The guidelines were originally published in 1993 by the federal antitrust enforcement agencies to help physicians, hospitals, and other health providers understand the application of the antitrust laws to the health care market. In December 1995, the agencies announced that they would rewrite their guidelines to account for changes in the health care delivery system. Representatives of the American College of Physicians had several discussions with agency staff to educate them about the impact of the antitrust laws-and their enforcement-on physician activities in the marketplace.

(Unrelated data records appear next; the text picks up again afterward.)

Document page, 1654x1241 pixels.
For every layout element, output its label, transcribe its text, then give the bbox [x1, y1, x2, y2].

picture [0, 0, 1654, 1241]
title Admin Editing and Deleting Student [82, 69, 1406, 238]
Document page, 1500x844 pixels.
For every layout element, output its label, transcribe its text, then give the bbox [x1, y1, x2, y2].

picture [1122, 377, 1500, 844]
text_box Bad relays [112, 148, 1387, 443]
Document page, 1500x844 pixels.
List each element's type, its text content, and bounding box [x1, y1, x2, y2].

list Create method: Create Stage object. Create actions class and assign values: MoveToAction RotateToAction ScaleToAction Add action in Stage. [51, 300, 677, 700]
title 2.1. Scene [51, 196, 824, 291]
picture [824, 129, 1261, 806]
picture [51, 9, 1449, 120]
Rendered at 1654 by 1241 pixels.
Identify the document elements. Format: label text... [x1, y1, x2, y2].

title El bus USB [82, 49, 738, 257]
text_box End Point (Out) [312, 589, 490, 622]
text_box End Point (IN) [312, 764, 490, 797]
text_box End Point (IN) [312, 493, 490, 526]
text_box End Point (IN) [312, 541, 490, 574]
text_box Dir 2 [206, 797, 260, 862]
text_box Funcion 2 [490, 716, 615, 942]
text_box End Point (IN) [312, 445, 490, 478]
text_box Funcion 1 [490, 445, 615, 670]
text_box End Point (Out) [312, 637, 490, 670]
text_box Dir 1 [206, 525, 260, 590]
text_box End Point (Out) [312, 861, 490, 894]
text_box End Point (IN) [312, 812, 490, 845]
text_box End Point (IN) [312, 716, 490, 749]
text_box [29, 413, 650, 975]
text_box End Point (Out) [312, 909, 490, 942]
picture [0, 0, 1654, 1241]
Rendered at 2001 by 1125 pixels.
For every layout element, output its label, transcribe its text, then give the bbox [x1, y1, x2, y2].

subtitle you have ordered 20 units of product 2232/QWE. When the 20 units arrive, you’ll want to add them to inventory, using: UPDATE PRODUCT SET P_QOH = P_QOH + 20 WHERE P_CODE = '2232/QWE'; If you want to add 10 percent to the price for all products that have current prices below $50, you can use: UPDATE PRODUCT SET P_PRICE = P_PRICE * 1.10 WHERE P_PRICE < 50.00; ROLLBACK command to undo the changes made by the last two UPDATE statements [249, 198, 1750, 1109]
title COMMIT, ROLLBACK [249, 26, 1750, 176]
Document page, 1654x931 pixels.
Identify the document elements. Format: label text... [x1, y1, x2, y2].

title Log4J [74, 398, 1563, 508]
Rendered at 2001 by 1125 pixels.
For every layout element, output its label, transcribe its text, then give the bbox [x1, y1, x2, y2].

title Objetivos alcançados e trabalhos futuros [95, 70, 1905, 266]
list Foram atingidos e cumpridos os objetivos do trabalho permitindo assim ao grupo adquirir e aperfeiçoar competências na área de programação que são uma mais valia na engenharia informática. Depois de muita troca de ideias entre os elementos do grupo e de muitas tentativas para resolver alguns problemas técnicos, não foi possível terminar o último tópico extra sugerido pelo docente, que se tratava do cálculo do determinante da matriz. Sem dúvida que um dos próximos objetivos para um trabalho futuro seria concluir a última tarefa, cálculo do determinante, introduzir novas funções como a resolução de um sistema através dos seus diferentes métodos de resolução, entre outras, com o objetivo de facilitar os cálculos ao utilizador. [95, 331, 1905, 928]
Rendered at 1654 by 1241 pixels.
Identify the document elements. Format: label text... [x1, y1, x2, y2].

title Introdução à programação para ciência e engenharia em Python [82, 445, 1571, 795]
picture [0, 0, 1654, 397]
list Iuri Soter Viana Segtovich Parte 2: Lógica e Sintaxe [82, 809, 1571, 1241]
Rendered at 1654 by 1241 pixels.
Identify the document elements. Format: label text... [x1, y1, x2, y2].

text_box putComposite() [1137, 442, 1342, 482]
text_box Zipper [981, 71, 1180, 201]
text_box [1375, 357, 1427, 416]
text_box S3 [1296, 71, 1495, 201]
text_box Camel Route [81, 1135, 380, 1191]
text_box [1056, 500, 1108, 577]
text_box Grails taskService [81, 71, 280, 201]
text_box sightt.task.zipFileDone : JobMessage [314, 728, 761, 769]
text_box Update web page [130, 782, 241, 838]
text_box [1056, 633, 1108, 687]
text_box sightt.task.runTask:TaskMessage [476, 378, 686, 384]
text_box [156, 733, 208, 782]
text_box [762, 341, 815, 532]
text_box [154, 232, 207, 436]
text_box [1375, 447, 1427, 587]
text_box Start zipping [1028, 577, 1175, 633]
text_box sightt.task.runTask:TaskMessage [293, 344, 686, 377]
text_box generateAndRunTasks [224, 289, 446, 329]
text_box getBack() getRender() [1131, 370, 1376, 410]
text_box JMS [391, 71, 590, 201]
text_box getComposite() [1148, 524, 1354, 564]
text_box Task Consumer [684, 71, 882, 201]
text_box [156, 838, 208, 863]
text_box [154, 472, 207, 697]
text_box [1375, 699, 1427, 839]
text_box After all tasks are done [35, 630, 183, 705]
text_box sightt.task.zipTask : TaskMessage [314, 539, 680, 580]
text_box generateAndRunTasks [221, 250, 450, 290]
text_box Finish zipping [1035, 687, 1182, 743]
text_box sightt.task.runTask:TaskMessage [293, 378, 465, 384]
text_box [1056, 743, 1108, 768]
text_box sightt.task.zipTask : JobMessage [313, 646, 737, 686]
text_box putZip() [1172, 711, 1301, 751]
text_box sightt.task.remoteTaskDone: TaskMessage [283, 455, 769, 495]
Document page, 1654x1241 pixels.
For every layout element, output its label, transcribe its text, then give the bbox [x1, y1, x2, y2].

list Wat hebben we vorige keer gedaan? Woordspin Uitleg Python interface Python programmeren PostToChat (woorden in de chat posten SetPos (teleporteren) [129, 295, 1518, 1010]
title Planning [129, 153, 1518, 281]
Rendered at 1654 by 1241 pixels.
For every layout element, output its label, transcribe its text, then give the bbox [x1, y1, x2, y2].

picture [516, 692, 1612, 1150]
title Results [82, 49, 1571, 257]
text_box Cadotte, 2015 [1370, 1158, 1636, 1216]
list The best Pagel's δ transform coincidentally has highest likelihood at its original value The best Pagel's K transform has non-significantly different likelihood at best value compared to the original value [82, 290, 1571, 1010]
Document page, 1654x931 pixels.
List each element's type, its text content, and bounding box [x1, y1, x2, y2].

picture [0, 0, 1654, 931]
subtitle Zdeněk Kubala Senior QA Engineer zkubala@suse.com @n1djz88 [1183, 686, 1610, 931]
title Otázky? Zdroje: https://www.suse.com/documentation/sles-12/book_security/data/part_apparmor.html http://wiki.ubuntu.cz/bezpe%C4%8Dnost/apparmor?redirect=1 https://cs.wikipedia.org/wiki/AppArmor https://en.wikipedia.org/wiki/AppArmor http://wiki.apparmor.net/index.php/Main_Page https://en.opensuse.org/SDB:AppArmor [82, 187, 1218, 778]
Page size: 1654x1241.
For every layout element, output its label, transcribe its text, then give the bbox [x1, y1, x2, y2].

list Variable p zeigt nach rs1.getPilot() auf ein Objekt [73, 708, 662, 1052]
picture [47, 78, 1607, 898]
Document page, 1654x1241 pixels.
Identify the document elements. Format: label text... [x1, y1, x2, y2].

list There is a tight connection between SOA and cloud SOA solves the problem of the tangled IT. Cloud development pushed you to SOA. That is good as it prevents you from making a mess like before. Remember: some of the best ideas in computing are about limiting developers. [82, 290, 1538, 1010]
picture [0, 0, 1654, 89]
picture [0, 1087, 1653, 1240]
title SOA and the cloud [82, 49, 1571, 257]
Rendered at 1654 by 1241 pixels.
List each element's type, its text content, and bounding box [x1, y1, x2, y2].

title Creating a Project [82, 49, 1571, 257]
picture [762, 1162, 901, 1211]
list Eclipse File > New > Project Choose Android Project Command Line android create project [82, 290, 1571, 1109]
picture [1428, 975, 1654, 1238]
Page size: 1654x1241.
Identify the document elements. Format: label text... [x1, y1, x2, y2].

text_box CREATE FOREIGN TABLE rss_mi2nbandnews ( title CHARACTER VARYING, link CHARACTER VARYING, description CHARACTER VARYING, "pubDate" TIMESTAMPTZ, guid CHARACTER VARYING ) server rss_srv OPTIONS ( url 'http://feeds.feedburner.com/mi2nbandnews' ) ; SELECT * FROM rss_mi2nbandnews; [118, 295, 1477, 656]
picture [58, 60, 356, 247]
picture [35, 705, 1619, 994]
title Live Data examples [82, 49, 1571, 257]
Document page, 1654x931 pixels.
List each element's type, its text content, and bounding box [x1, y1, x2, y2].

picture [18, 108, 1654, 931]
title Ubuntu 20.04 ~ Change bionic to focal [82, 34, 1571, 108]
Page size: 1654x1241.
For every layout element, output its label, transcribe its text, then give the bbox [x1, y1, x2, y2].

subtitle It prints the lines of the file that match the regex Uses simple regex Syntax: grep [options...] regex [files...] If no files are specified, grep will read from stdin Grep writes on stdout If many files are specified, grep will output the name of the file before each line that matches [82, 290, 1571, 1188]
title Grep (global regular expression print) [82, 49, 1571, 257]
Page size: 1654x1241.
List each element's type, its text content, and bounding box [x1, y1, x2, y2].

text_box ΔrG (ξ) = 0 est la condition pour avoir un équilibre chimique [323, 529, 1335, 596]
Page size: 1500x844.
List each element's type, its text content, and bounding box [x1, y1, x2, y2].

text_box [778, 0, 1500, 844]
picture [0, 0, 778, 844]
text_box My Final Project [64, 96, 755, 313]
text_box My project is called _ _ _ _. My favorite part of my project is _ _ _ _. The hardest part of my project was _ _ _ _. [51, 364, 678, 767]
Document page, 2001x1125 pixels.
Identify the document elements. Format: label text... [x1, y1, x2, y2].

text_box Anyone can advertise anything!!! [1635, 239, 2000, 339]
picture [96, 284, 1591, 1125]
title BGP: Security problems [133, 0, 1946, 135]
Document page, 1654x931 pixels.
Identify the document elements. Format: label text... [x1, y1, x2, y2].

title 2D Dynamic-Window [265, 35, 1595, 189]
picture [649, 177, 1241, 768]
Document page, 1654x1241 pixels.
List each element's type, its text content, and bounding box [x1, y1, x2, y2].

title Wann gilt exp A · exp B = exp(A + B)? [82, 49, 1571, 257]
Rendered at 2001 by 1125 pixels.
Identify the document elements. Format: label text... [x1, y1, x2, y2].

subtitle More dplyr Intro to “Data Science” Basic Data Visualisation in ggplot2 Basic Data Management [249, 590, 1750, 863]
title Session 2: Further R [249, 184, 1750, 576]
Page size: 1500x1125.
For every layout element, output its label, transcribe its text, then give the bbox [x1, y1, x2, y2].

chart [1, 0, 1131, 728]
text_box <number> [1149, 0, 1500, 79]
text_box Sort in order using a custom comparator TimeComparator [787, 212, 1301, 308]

College representatives argued that the agencies' reliance on financial risk sharing as proof of pro-competitive activities by physicians was unfair and stifled innovative delivery systems. They noted that, in some instances, an integrated group of physicians could provide high-quality and cost-effective care in a pro-competitive manner without sharing substantial financial risk. For example, the physicians could develop a management structure and make a commitment to gather and analyze clinical data, perform utilization review, implement quality improvement methods, and eventually change practice patterns.
The new guidelines specifically recognize that clinical integration can provide the same efficiencies as financial risk sharing [1]. Groups of physicians will not run afoul of the antitrust laws simply because they do not share financial risk. Moreover, if a physician network adopts a financial risk-sharing approach, the guidelines make it clear that a variety of models-in addition to capitation and withholds-will be allowed [1].
The guidelines also reiterate that physicians are not limited to only 20% or 30% of market share. These percentages represent "safety zones"-arrangements that will not be challenged under the antitrust laws unless extraordinary circumstances are present. The guidelines specifically state, however, that "merely because a physician network joint venture does not come within a safety zone in no way indicates that it is unlawful under the antitrust laws" (emphasis added) [1]. Consequently, a physician network that produces market efficiencies is legal even if the member physicians comprise a greater share of the market.
Organized medicine has praised the new guidelines as helpful to physicians [2]. The changes in antitrust enforcement policy detailed by the guidelines will give physicians greater flexibility as they proceed with their integration efforts across the country. This approach will benefit patients by opening the market to new products that have the potential to provide high-quality and affordable care.